Glaringtonover pulled the curtains over the windows against the dawning sun and anyone who might travel by and see the activity within the shack.

A horn blew in the distance.

Holt grinned at the young lady next to him. “The Followers have discovered something out of place.”

She nestled into his side, and he wrapped an arm around her.

Kale’s eyes widened as she sought out her husband.
Do you suppose this is the echo’s daughter?

Bardon nodded.

I suppose that means there will be a heated search for her. Will that endanger the rest of these people?

“We shall have to get them to safety quickly.”

“What will happen at the sound of that alarm?” asked Kale.

“The citizens are required to assemble on the streets.”

Glaringtonover and his men began to chortle, then let loose with loud guffaws.

“What?” asked Holt.

One of the tumanhofers managed to ask a question between his bouts of laughter. “How long does it take them to vacate the houses?”

“Under a minute. Tardiness is not tolerated by the echoes.”

Glaringtonover and the other tumanhofers inched their way through the press of people. Lifting a barrel, they revealed it had no bottom, but hid a small coil of rope. Taking hold of the end of the rope, the men braced their feet, and together, tugged.

A creaking reverberated from beneath the shack.

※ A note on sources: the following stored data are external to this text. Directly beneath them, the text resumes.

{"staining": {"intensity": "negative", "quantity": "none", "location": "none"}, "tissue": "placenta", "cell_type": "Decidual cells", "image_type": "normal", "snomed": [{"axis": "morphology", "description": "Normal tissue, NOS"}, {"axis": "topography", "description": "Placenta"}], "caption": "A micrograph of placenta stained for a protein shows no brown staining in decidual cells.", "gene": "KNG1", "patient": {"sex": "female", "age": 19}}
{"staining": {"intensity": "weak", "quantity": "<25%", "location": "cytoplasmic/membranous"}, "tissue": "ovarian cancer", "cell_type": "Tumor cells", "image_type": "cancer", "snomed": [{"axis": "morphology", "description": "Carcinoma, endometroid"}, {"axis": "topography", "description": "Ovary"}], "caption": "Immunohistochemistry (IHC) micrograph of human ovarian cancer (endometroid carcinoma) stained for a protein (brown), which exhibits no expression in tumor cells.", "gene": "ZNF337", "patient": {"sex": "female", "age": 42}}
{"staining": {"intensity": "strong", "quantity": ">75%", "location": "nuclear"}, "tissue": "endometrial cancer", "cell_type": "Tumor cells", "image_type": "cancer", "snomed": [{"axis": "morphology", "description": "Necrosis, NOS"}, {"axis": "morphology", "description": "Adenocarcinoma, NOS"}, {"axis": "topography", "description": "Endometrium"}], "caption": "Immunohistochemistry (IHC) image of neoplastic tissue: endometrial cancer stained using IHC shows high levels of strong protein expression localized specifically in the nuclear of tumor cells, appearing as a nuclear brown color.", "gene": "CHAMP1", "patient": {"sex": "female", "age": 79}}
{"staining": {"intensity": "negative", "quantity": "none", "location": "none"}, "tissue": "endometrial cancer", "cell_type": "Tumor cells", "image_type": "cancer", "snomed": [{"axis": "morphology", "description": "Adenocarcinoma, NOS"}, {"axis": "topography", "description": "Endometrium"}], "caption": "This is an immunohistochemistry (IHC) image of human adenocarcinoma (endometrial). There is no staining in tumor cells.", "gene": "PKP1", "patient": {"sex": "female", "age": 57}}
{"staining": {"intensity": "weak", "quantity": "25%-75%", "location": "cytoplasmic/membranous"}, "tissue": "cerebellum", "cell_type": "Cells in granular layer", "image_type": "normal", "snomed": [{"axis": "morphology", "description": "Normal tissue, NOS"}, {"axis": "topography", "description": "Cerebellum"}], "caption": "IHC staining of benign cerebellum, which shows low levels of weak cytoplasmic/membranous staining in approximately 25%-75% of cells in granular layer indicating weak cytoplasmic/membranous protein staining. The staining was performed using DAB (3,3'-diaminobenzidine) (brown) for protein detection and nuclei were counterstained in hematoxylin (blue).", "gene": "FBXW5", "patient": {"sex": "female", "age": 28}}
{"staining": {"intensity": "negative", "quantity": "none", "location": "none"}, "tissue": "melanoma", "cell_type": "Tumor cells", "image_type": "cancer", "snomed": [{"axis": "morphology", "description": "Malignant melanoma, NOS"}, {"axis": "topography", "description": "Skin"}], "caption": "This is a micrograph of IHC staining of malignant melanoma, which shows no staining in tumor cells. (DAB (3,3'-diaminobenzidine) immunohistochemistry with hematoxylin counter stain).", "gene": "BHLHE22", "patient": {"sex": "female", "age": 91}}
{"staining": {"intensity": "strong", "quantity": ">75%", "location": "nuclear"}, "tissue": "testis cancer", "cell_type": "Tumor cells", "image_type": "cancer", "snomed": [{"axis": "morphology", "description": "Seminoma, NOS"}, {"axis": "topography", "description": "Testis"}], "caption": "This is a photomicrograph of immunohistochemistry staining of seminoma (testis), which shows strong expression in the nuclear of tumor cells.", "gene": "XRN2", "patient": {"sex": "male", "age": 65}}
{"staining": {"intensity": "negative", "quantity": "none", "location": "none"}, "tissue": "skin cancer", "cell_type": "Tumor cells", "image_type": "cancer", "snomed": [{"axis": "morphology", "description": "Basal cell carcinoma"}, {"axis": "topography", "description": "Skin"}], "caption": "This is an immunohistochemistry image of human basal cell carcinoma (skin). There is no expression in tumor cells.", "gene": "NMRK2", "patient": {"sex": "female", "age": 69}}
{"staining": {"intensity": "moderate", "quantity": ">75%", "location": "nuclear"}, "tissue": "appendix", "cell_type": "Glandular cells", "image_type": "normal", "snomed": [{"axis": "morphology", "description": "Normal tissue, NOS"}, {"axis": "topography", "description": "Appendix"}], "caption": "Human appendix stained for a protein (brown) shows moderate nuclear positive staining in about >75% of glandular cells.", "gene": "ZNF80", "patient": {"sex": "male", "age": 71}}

The rope yielded, and the men nearly fell over backward. Crashing timbers exploded below, and dust poofed through the cracks in the wooden floor.

“Dominoes,” said Glaringtonover with a silly grin plastered on his usually humorless features.

The frame around them shook. Several women shrieked.

“No cause for alarm, ladies,” said Glaringtonover.

“What’s happening?” asked one of the rescued women.

The tumanhofer leader smiled kindly at her. “The people in the barricaded village are standing in the streets. They’re watching the houses collapse in on themselves as the supports in the tunnels tip over and fall, knocking the next timber out of place. There’s a special tunnel all the way around Paladise, directly under the wall. That will be the last to sink into the ground.”